Sure, Gods Unchained, Realms of Alurya, Axie Infinity and the rest of the P2E posse seem alluring. After all, who wouldn’t want to be paid to play games. I know first hand that the promise of being able to earn crypto and NFTs fighting monsters or creating a virtual kingdom is incredibly enticing. Before you dive headfirst into these digital goldmines, let's talk about something far less thrilling, yet infinitely more important: taxes.
Are You Really "Earning"? Or Trading?
The first question you need to ask yourself is: Am I really earning income, or am I simply trading one asset for another? A majority of P2E games are based on a closed-loop economy. You play to earn in-game tokens, which you can then use to purchase NFTs or other in-game assets. Token economics only works when what you are buying with tokens remains virtual.
This is where things get complicated. The IRS (and your local tax authority) will likely view any conversion of crypto or NFTs into fiat currency (USD, EUR, etc.) as a taxable event. This could be taxed as ordinary income if they consider it a form of payment for services (playing the game). They may view it through the lens of a capital gain. This capital gain is determined by taking the difference between your original purchase price, which may be zero if you earned the asset in-game, and your sale price.
Picture this, you are hard at work in Treeverse, day by day accumulating your resources and crafting your gear. Then, you make the big break and sell a rare NFT for $10,000. Congratulations! You've potentially triggered a taxable event. If you haven't been meticulously tracking your in-game earnings and transactions, you're in for a world of hurt come tax season. This is a little more than Axie Infinity’s cute creatures, it’s your real-life financial future.
Volatility Is a Double-Edged Sword
This situation is further complicated by the long-standing volatility prevalent in the crypto space. Let's say you earn 100 $SEED tokens in Treeverse when they're worth $1 each. You buy them, you put them in your vault, you wait for the price to appreciate. A month later, they’re worth $0.50 each when you sell them in the end. So despite the fact that on paper you’ve lost money, you could still be taxed on the original value of $100.

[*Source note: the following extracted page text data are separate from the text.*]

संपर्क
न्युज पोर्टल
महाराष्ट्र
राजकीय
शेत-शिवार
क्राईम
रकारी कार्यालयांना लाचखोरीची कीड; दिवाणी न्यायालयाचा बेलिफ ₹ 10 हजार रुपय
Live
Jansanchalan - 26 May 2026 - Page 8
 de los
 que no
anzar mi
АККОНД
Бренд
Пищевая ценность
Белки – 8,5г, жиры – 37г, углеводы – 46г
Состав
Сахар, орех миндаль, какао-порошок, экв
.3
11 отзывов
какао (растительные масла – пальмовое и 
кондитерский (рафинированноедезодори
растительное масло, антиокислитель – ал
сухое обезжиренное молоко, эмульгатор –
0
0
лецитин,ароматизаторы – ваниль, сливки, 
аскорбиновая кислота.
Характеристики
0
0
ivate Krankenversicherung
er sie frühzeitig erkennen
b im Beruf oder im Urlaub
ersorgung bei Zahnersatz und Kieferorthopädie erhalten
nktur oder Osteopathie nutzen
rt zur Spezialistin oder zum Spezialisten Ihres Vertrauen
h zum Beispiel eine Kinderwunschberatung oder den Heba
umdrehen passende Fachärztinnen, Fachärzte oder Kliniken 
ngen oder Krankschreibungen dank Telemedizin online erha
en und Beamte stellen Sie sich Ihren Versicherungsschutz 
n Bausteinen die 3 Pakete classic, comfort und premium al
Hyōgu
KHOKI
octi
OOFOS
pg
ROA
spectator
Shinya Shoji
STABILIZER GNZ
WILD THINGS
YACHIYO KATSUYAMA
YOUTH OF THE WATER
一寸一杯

This is where the "unexpected connection" comes in. It's like investing in a volatile stock market, but with dragons and digital swords. The same principles hold true, but the absence of definite regulatory guidance renders it all the more perilous. Remember, the government doesn’t care if your Blast Royale weapon NFT devalued by 99.9%. What should matter to them, and what ought to matter to them are the gains you’ve truly achieved.
In a conversation with Sarah Johnson, a tax attorney focusing on crypto issues, she echoed the message of detailed documentation. "The biggest mistake people make is assuming that because it's a game, it's not real money," she said. As we speak, the IRS is deep in a crackdown on tax evasion related to investment in cryptocurrency. You have to treat these earnings like any other source of income.
Governments Are Slow, Crypto Is Fast
The most important issue, to me, is the regulatory lag. Governments are famously two steps behind when it comes to technology. P2E games such as My Neighbor Alice and Off the Grid are expanding the conversation around digital ownership and decentralized economies. At the same time, tax administrators are left in the dust.
This has resulted in a climate of uncertainty and confusion. What does it mean when a game token is deemed a security? What happens when NFTs are deemed collectibles? The inability to provide definitive answers puts taxpayers at risk for misapplication and underpayment of hefty penalties.
Here’s what I see as the damaging possibilities of any future “sin taxes” on blockchain activities. Such taxes would be justified due to the significant environmental damage caused by this technology. Engines of Fury is a darker-than-usual wicked post-apocalyptic shooter. Due to the energy impact from the blockchain that underlies the technology, there may soon be extra taxes for the technology.
Governments should offer safe harbors, clear and consistent tax guidance on crypto and NFTs. Personal accountability is certainly important, but it’s difficult to take responsibility when rules are ever-changing or there are simply no rules to follow. We need a system that encourages innovation and investment in the space, not one that stifles it with unnecessary complexity and uncertainty. Reducing capital gains taxes on crypto assets might encourage more people to get involved in a more responsible way.
It is clear that the P2E revolution can be a strong catalyst economic empowerment engine. However, absent clear guidance around the tax treatment, it can quickly become a tax-time nightmare. So, before you invest your time and money in these games, do your research, consult with a tax professional, and prepare for the inevitable: Uncle Sam always gets his cut. And as we know, ignorance is most definitely not bliss when it comes to taxes. It's a recipe for disaster.